“Blue holes” are essentially vertical, underwater caves. Some blue holes occur at sea. There are several spectacular examples, such as the Great Blue Hole, near Belize (Google “Blue Holes” and this is one of the first examples). They get their name from the dramatic contrast in color between the shallow edges of the hole and the dark blue of the deeper hole.
Blue holes also occur inland, away from seas and oceans. Apparently there are at least a dozen locations just in Tennessee that are described as “blue holes.” Blue holes seem to be found in areas where caves and springs are common.
The Elk River Blue Hole
One of these, pictured in a recent Places challenge blog, is located next to a country road near the head of the Elk River in Grundy County in what is called Burroughs Cove. In Tennessee and other mountainous areas, a cove is an area of valley that “pushes” into the mountain and is surrounded on three sides by it. There are many coves in our area and most are named for the families that first settled in them.
I am not a hydro-geologist, but it appears that typically, water wells or flows up through inland blue holes—at least that is the case with the Elk River blue hole.
In effect, the Elk River blue hole is a deep—I do not know how deep—vertical cave that acts like a huge spring, bringing water to the surface. The deep blue color on the far side of the water indicates the opening to the blue hole. The water disappears into the cave—the opening to a short underground river.
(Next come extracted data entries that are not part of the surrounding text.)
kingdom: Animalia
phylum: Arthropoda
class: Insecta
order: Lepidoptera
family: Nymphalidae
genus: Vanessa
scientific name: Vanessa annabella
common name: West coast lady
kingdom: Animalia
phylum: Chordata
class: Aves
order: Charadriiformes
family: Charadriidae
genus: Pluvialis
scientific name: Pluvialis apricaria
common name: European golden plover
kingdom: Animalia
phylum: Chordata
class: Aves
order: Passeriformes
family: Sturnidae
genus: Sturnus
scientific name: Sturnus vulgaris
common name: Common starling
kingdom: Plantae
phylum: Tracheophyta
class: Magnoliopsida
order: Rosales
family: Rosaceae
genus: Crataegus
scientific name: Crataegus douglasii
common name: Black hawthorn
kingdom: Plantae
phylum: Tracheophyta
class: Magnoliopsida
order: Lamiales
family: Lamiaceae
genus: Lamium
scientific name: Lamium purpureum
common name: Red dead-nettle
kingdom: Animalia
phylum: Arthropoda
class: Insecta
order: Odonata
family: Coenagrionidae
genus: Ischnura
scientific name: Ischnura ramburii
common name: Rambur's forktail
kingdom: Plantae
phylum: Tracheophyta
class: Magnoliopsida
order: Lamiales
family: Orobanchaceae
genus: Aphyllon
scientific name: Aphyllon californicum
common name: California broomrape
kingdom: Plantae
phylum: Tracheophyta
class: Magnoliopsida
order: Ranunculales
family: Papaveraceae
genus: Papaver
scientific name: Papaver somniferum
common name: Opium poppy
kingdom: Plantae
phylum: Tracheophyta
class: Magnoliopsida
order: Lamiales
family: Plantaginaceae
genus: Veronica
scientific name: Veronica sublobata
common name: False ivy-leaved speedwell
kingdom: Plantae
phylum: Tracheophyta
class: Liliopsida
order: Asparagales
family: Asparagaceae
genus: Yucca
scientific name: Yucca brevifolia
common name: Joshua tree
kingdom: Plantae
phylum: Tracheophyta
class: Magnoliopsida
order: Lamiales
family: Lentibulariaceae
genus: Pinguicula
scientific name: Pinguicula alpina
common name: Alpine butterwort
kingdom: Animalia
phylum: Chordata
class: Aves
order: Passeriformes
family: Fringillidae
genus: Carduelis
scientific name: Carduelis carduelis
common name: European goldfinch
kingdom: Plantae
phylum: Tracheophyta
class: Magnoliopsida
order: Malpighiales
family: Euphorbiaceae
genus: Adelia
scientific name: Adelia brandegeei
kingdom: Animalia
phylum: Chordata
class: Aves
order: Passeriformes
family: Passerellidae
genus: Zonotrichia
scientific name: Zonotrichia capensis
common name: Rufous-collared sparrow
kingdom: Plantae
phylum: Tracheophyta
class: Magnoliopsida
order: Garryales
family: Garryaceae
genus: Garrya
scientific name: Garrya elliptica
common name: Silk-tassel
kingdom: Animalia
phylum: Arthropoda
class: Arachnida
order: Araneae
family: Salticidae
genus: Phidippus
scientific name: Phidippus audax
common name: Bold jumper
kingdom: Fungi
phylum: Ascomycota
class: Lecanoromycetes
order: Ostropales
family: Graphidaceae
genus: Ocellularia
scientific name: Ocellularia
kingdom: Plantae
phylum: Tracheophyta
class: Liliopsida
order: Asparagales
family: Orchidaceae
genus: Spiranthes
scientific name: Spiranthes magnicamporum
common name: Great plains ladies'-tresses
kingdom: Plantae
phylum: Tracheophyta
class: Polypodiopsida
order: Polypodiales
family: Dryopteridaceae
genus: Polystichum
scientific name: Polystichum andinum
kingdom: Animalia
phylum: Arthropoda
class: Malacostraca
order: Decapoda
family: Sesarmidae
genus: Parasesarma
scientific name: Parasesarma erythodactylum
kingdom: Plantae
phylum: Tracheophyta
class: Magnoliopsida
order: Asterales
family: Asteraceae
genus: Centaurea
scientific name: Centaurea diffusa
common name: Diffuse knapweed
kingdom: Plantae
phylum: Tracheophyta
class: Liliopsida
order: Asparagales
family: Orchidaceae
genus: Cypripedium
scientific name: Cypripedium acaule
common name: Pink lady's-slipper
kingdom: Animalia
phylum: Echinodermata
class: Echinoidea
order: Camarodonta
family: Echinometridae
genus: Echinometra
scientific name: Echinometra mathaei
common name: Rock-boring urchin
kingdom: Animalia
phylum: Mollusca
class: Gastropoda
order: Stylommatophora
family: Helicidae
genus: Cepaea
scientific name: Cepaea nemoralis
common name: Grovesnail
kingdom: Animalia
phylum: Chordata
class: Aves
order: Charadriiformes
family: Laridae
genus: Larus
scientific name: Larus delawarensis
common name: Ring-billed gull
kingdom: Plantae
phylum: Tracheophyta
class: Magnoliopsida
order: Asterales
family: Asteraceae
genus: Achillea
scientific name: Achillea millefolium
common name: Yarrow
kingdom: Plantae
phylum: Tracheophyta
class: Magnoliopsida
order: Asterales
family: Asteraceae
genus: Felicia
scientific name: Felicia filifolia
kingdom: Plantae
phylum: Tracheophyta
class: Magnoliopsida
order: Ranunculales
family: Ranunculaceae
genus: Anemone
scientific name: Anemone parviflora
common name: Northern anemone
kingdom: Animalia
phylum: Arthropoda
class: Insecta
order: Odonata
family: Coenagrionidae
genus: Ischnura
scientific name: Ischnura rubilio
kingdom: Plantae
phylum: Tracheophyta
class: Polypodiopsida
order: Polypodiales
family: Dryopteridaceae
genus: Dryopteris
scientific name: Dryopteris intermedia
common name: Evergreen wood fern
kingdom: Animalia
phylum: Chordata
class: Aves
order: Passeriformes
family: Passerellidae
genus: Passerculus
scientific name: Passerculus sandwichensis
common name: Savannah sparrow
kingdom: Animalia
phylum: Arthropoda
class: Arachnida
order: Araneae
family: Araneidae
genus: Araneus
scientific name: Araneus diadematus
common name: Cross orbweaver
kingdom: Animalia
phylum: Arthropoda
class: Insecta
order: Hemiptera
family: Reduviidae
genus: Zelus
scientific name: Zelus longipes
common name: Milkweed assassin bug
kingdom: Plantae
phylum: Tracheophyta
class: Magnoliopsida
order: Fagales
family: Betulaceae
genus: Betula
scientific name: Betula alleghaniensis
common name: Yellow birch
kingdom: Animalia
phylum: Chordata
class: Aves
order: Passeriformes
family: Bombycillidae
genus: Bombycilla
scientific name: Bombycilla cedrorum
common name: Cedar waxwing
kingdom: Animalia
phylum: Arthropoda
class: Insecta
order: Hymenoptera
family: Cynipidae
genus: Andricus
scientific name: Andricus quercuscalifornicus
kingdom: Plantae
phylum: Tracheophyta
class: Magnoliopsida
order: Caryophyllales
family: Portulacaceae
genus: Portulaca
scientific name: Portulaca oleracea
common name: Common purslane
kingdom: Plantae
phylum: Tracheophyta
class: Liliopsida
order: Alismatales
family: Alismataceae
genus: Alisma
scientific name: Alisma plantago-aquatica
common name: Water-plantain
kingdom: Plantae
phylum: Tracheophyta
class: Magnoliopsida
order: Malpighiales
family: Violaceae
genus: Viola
The water travels about 100 yards underground and exits into the Elk River.
While the blue hole is near the head of the Elk River, it is not the actual beginning of the river, which is farther up in Burroughs Cove.
According to local folk lore, this blue hole swallowed a team of two mules and the wagon they were pulling, never to be seen again. Apparently, the owner had stopped at the blue hole to allow the animals to drink. They waded into the shallow water around the hole, and presumably took one step too many. I have heard this story told by several different people. Fact or legend? I am inclined to believe it. I am also told that at one time, this was a popular swimming hole–it may still be.
Incidentally, there are photos online identified as the “blue hole on the Elk River,” but many of them show a small waterfall associated with the blue hole. I have been to the site shown in my photos several times and have not seen the associated waterfall.
A brief description and photos of the Blue Hole on the Elk River in Tennessee.